The Dare County Board of Commissioners (BOC) of North Carolina has approved a request to provide the additional funding needed to keep the US Army Corps of Engineers' (USACE) dredger Merritt working in Hatteras Inlet long enough to break through shoaling in the South Ferry Channel to provide local commercial fishermen with a fully open and navigable waterway.
The USACE began a 28-day dredging project within Hatteras Inlet earlier this month in an attempt to break through the shoal that has formed in the South Ferry Channel and rendered the waterway impassable to the vast majority of vessels.
The initial plan for the Hatteras Inlet project called for the USACE's sidecaster dredger Merritt to cut through the sandbar and, once the channel was deep and wide enough, for Murden, a shallow-draught hopper dredger, to complete the project by removing the remaining sand from the channel.

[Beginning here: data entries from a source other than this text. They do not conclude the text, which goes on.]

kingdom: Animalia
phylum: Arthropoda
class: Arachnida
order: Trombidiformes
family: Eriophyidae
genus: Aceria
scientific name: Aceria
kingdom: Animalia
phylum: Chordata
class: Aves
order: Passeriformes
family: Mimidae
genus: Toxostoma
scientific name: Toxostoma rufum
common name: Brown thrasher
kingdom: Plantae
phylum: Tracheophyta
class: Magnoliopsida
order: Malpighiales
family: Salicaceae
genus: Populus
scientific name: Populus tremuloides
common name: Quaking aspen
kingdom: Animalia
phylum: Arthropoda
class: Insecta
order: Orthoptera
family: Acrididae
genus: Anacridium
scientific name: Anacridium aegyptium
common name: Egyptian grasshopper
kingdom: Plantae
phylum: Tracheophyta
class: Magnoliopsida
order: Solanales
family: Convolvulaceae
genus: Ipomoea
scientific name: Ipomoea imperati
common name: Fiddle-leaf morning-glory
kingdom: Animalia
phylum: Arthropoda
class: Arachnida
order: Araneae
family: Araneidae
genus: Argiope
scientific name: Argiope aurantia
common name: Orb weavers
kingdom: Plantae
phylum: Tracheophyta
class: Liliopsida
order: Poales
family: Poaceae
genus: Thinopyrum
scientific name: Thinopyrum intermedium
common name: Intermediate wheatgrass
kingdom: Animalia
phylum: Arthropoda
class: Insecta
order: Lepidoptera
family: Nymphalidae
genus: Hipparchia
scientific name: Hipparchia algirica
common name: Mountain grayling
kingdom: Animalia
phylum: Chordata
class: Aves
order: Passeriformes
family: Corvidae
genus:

However, after four days of dredging, Merritt had only reached the sandbar that had sealed off the channel, and more time would be required to break through the shoaling so that Murden could be brought in.
At a project update given during the Dare County Waterways Commission meeting earlier this month, USACE representative Joen Petersen announced that, despite the USACE's efforts, considerably less progress than anticipated had been made to break through the sandbar due in part to the exceptionally low tides that had occurred during the dredging period.
With Merritt's allotted time in the waterway limited and options for alternatives running out, the Waterways Commission sought assistance from the Dare County Board of Commissioners in securing the funds necessary to allow the dredger more time to tackle the shoaling issues taking place in the South Ferry Channel.
The board approved the request for funding, making US$60,000 available for the project. That contribution, which will be cost-shared with a grant from North Carolina's Shallow-Draft Channel Navigation and Aquatic Weed Fund, sent a total of US$240,000 to the USACE to pay for 12 additional days of desperately needed dredging.
The board's approval of the funding necessary for the dredger to continue working in Hatteras Inlet for an additional 12 days is crucial for the commercial and recreational fishermen whose vessels' ability to navigate through the channel has been prevented or hindered significantly by the shoaling.
Dredging of the South Ferry Channel in Hatteras Inlet is expected to be completed the week of April 19, 2021.